In patients with ST-elevation myocardial infarction (STEMI), current guidelines support PCI of the infarct related artery and medical management of flow-limiting lesions in non-infarct related vessels (so-called bystander disease). This paradigm is challenged in the Preventive Angioplasty in Acute Myocardial Infarction (PRAMI) study. In this single-blind trial performed at five UK centres, patients presenting with STEMI were randomly assigned to preventive PCI or no further PCI of non-infarct related vessels with >50% stenosis, immediately following reperfusion of the infarct related artery. The primary outcome was a composite of death from cardiac causes, nonfatal myocardial infarction, or refractory angina and the mean follow-up was 23 months.

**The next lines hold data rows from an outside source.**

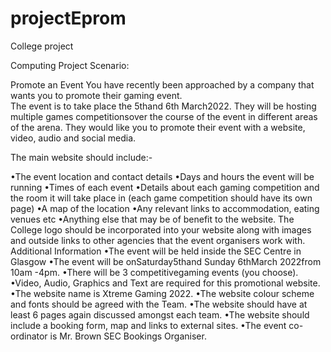 # projectEprom

College project

Computing Project Scenario:

Promote an Event
You have recently been approached by a company that wants you to promote their gaming event.  
The event is to take place the 5thand 6th March2022.
They will be hosting multiple games competitionsover the course of the event in different areas of the arena. 
They would like you to promote their event with a website, video, audio and social media. 

The main website should include:-

•The event location and contact details 
•Days and hours the event will be running 
•Times of each event 
•Details about each gaming competition and the room it will take place in (each game competition should have its own page) 
•A map of the location 
•Any relevant links to accommodation, eating venues etc 
•Anything else that may be of benefit to the website. The College logo should be incorporated into your website along with images and outside links to other agencies that the event organisers work with.  Additional Information 
•The event will be held inside the SEC Centre in Glasgow 
•The event will be onSaturday5thand Sunday 6thMarch 2022from 10am -4pm. 
•There will be 3 competitivegaming events (you choose). 
•Video, Audio, Graphics and Text are required for this promotional website. 
•The website name is Xtreme Gaming 2022. 
•The website colour scheme and fonts should be agreed with the Team. 
•The website should have at least 6 pages again discussed amongst each team. 
•The website should include a booking form, map and links to external sites. 
•The event co-ordinator is Mr. Brown SEC Bookings Organiser.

The trial was stopped early by the data and safety monitoring committee following enrolment of 465 out of a planned 600 patients due to a highly significant result favouring preventive PCI;  the primary outcome occurred in 21 patients assigned to preventive PCI and in 53 patients assigned to no preventive PCI.  This translates into an absolute risk reduction of 14% in the preventive PCI group (HR 0.35; 95% CI, 0.21 to 0.58; NNT 8; P<0.001). The hazard ratios were 0.34 (95% CI, 0.11 to 1.08) for death from cardiac causes, 0.32 (95% CI, 0.13 to 0.75) for nonfatal myocardial infarction, and 0.35 (95% CI, 0.18 to 0.69) for refractory angina.  Although procedure times and contrast loads were significantly higher in the preventive PCI group, this did not translate into an increase in procedure-related adverse events.

Conclusions:

In patients with STEMI and multivessel coronary artery disease undergoing infarct-artery PCI, preventive PCI of bystander lesions significantly reduced the risk of adverse cardiovascular events, as compared with PCI limited to the infarct artery. This important study contrasts directly with studies of PCI for stable CAD and suggests a different paradigm in the management of STEMI patients.  Future investigation is needed to optimize the identification of true bystanders versus those lesions lying in wait in the setting of STEMI.

  • Wald DS, Morris JK, Wald NJ, Chase AJ, Edwards RJ, Hughes LO, Berry C and Oldroyd KG. Randomized trial of preventive angioplasty in myocardial infarction. N Engl J Med. 2013 Sep 19;369(12):1115-23.